YOUR TASK
Scan the records for "along" and copy each line that contains it.

DATA TO USE
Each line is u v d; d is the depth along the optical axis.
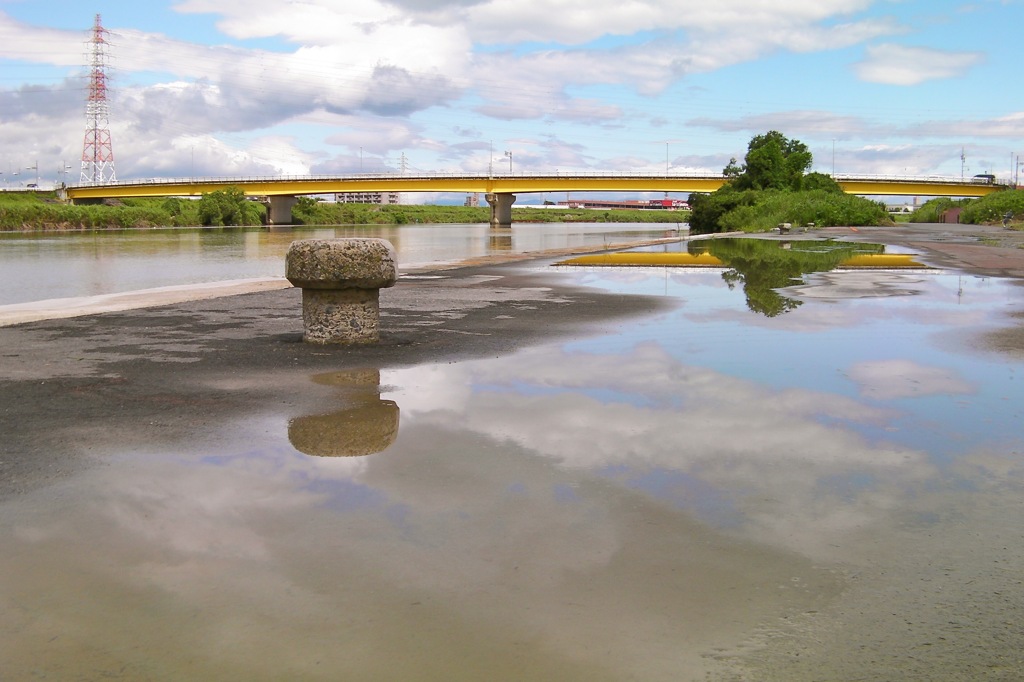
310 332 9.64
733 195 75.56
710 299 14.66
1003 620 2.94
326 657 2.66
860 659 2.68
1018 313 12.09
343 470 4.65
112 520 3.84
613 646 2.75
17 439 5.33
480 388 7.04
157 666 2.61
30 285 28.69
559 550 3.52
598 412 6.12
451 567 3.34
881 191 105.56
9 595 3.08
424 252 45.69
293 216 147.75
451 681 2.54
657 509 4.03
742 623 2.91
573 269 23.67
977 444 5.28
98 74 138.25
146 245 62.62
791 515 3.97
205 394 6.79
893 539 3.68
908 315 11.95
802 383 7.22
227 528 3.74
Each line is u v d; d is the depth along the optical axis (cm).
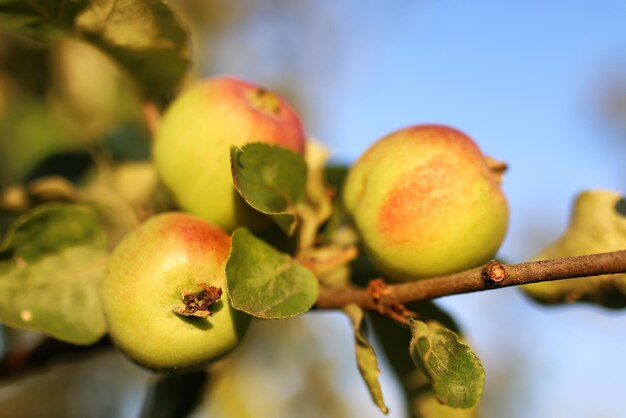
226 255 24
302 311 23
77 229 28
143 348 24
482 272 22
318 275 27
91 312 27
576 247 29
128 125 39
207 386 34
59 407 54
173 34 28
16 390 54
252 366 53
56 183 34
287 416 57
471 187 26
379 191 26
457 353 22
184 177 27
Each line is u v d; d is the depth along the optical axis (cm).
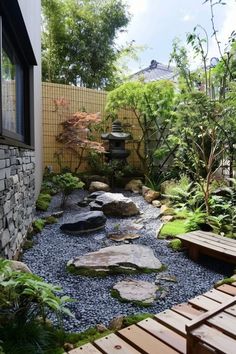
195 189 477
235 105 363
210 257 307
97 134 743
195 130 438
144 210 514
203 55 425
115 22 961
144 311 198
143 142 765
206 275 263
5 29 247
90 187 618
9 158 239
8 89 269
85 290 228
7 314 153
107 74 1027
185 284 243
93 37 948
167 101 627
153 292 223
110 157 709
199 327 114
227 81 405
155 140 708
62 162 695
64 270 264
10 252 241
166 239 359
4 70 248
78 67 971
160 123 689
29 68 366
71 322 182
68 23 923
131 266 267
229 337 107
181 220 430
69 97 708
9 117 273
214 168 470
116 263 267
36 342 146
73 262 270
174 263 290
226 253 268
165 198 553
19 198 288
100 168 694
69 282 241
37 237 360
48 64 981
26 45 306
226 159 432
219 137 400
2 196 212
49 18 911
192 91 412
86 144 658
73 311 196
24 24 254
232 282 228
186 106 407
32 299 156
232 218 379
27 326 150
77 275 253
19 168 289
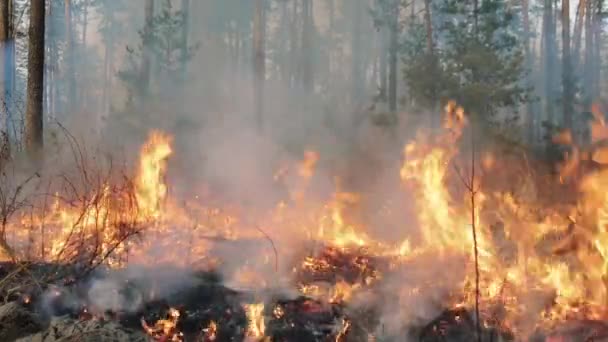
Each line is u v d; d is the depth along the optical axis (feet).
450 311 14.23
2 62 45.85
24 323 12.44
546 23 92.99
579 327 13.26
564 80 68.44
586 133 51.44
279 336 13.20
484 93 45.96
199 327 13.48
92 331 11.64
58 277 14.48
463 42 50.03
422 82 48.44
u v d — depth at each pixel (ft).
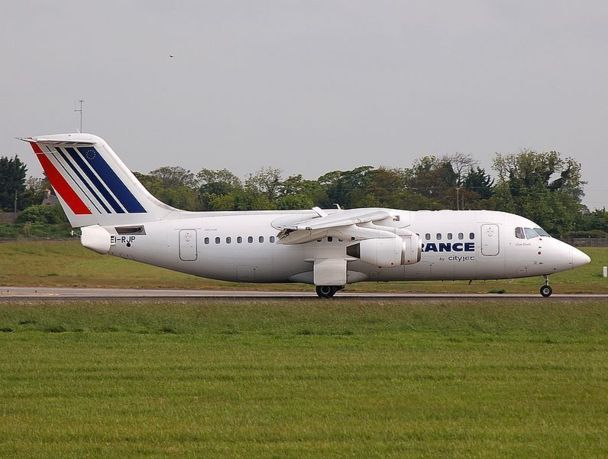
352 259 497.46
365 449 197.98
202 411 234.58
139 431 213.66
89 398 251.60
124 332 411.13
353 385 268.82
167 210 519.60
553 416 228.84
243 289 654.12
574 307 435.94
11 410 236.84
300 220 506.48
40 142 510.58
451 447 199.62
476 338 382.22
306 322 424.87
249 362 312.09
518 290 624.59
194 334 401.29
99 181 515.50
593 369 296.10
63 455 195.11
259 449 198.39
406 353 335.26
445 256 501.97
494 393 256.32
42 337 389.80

ANSWER FOR THE TASK
Each line is u v d; d is the depth along the optical axis.
Each line is u v d; d is the depth along the optical axis (cm).
Each line is u v d; d is the depth along the optical axis (cm).
Each line is u v d; d is the depth along the optical axis (feet).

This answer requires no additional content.